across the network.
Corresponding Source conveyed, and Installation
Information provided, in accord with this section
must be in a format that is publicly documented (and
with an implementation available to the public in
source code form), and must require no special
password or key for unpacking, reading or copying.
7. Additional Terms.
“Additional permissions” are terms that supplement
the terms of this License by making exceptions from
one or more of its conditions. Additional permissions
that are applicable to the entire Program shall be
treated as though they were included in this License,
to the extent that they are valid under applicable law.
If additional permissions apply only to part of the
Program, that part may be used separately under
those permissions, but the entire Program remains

::::::::::

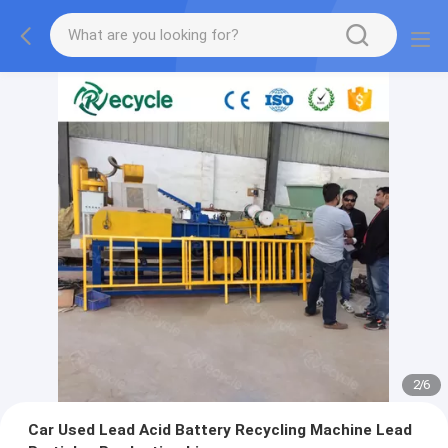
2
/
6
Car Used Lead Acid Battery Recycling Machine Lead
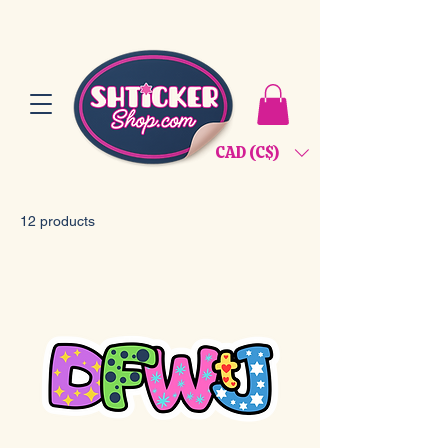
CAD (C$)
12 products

::::::::::

Filter the lines above, keeping and copying those that contain "they".

ANSWER:
treated as though they were included in this License,
to the extent that they are valid under applicable law.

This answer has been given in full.